* [Written task]: Go through the records below and copy out every line that contains the word "tabbar".

* [Excerpted data]:
===

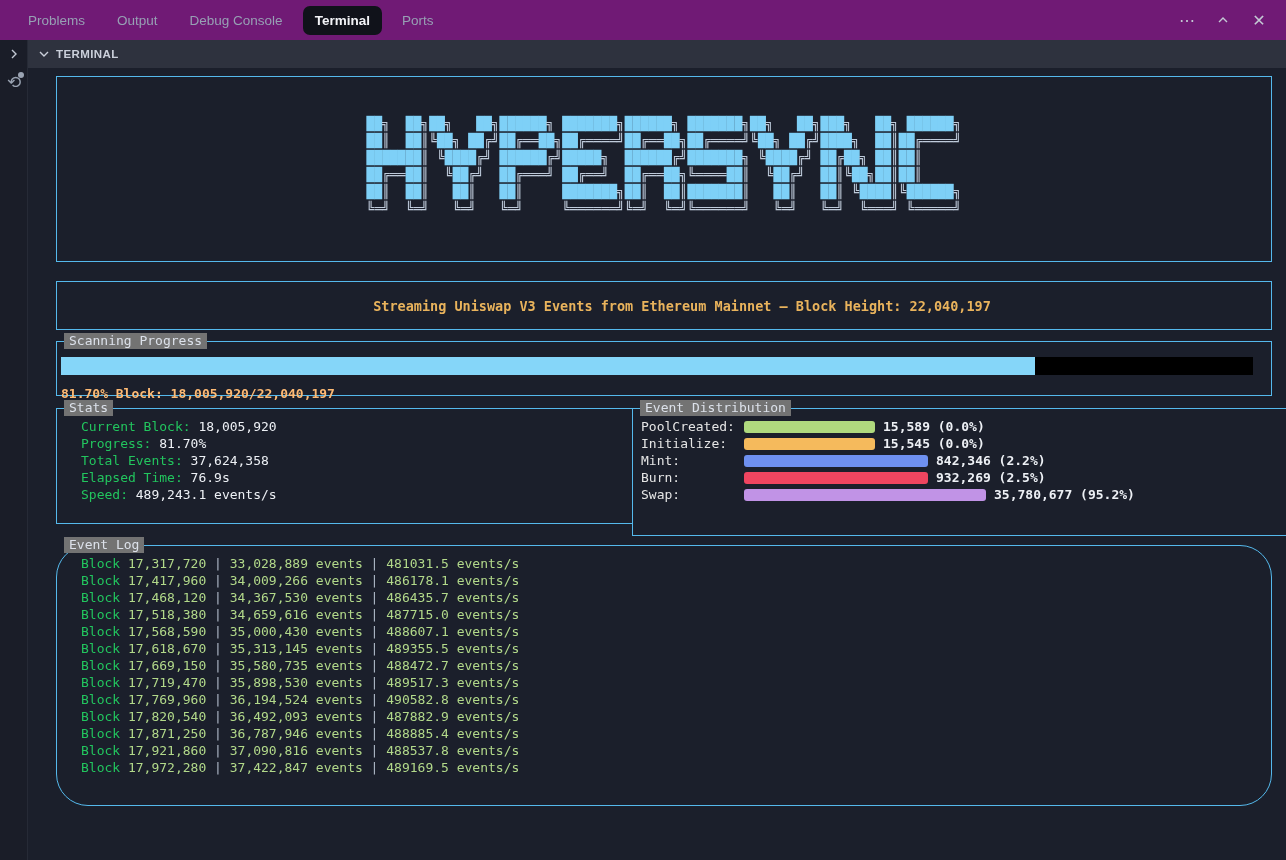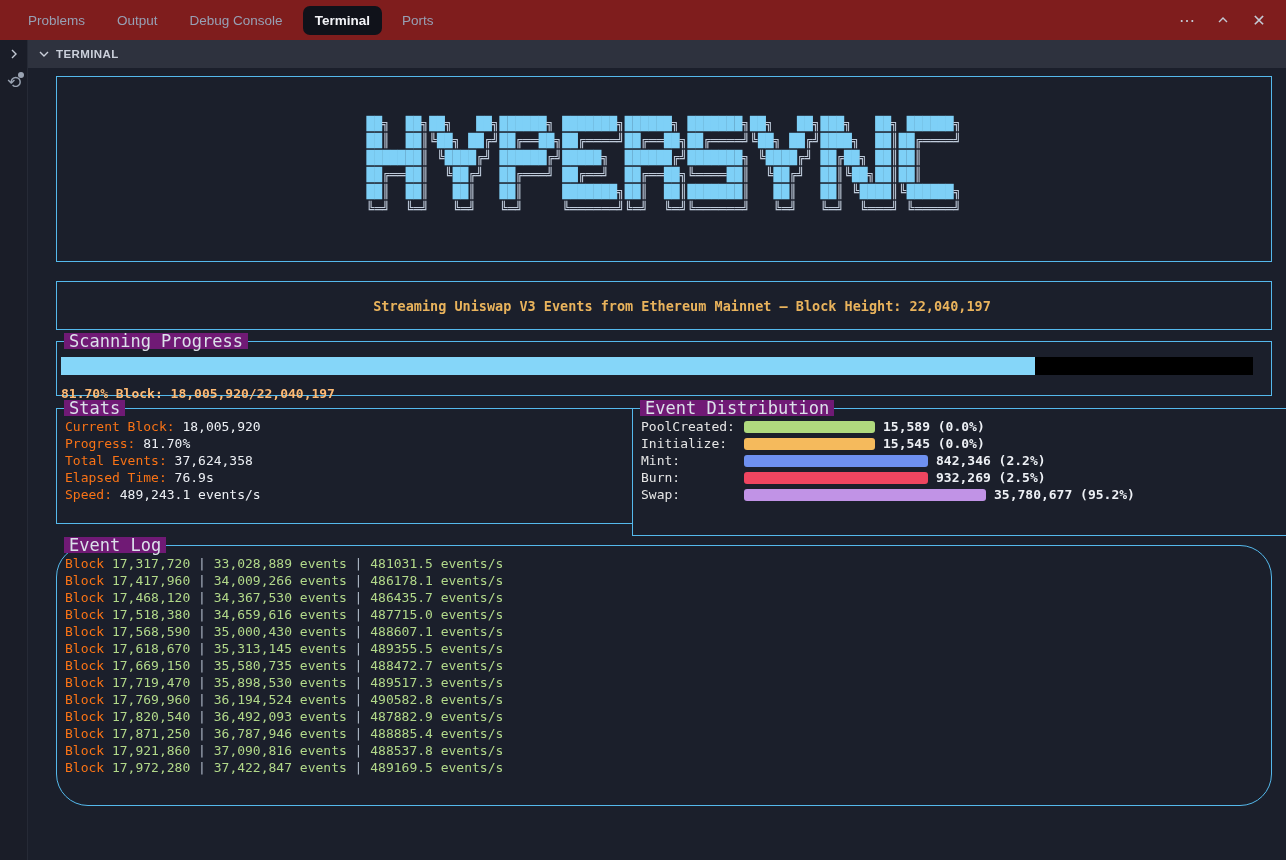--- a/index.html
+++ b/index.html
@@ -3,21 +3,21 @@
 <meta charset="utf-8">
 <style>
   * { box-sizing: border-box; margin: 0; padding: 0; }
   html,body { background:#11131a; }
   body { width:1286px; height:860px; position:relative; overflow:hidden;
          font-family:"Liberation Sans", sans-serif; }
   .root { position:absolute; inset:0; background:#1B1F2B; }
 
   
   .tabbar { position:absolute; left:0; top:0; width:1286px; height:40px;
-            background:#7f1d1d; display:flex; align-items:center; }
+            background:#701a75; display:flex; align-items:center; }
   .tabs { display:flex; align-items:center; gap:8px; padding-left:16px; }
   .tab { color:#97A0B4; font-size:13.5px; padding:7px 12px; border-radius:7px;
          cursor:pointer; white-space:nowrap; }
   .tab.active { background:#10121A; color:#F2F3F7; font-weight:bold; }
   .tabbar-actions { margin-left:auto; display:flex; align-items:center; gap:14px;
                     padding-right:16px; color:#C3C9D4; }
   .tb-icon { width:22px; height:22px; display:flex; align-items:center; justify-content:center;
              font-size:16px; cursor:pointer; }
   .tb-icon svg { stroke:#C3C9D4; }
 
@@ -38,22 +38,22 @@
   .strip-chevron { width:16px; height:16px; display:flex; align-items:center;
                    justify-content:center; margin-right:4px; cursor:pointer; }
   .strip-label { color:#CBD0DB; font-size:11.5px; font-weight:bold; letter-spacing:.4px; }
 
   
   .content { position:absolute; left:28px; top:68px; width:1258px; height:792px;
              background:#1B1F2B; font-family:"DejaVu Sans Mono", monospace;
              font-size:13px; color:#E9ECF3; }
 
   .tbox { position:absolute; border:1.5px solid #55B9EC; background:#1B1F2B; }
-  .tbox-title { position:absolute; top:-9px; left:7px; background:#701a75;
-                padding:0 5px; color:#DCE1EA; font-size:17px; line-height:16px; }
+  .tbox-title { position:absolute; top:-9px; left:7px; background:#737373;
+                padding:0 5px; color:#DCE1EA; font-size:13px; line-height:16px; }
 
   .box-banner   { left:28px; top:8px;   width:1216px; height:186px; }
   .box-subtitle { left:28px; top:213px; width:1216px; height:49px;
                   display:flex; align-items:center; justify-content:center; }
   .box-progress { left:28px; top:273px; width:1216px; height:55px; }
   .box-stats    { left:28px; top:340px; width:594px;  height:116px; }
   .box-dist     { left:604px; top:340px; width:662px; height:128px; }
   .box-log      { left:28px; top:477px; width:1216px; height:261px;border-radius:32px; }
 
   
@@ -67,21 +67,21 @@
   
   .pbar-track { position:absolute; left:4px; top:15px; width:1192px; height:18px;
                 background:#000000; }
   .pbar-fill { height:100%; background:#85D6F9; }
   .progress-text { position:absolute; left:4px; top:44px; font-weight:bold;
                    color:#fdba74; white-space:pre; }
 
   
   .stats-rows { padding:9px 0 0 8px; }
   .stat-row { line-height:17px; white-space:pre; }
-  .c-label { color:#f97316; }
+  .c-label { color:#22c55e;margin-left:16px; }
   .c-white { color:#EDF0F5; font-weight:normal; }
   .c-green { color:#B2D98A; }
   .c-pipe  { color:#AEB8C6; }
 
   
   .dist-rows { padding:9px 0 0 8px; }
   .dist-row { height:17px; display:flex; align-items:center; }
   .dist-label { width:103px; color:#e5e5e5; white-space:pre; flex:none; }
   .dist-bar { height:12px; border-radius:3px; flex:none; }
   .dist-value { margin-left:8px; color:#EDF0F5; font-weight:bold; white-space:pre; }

===

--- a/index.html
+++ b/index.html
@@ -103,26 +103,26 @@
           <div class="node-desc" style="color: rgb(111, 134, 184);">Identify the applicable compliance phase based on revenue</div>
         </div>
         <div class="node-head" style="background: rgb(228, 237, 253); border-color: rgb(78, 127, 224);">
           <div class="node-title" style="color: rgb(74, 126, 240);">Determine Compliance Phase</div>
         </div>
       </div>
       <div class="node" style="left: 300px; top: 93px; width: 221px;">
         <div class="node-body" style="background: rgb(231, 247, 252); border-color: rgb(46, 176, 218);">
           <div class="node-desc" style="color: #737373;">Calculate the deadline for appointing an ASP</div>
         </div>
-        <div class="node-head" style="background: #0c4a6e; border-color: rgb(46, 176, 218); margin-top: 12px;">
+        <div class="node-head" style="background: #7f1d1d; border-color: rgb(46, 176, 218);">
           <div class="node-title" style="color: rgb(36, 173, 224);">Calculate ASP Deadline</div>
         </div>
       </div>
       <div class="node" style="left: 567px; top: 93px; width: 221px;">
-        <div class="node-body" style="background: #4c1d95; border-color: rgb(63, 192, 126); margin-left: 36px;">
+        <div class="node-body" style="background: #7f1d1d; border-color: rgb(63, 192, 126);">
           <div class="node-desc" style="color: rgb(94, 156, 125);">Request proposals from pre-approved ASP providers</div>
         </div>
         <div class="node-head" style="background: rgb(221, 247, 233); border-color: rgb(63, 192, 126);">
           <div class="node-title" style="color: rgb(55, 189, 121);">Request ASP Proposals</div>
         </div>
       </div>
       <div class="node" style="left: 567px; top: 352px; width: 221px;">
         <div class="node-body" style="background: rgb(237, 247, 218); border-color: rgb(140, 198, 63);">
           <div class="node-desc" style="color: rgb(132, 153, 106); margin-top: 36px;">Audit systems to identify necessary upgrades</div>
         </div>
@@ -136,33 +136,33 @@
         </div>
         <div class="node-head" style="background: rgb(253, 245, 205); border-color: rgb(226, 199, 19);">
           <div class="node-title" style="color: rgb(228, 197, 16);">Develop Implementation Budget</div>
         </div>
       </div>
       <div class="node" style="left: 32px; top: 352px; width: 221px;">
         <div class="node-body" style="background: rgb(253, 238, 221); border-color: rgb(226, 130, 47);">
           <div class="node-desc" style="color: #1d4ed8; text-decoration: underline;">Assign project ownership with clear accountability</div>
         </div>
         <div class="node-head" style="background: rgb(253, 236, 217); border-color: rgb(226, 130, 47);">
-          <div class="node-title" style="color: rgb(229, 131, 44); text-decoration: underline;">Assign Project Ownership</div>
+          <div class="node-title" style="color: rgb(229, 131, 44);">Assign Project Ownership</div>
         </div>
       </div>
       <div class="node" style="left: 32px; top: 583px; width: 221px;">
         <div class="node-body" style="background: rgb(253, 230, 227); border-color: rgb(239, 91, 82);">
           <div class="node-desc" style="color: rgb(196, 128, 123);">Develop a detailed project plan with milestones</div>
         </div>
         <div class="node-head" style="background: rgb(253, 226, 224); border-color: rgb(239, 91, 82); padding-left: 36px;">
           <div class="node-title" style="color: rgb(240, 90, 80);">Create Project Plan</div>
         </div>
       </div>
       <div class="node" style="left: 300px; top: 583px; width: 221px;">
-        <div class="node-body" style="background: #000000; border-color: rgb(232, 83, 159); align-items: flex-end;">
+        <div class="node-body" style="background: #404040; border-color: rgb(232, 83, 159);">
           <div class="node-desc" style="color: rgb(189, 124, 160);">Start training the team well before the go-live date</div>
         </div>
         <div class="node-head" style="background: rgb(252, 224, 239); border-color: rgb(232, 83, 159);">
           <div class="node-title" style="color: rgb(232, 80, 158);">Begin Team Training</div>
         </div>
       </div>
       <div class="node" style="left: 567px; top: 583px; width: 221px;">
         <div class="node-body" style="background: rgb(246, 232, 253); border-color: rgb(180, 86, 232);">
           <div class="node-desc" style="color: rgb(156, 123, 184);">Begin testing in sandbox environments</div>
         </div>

===

* [Exercise output]:
   .tabbar { position:absolute; left:0; top:0; width:1286px; height:40px;
   .tabbar-actions { margin-left:auto; display:flex; align-items:center; gap:14px;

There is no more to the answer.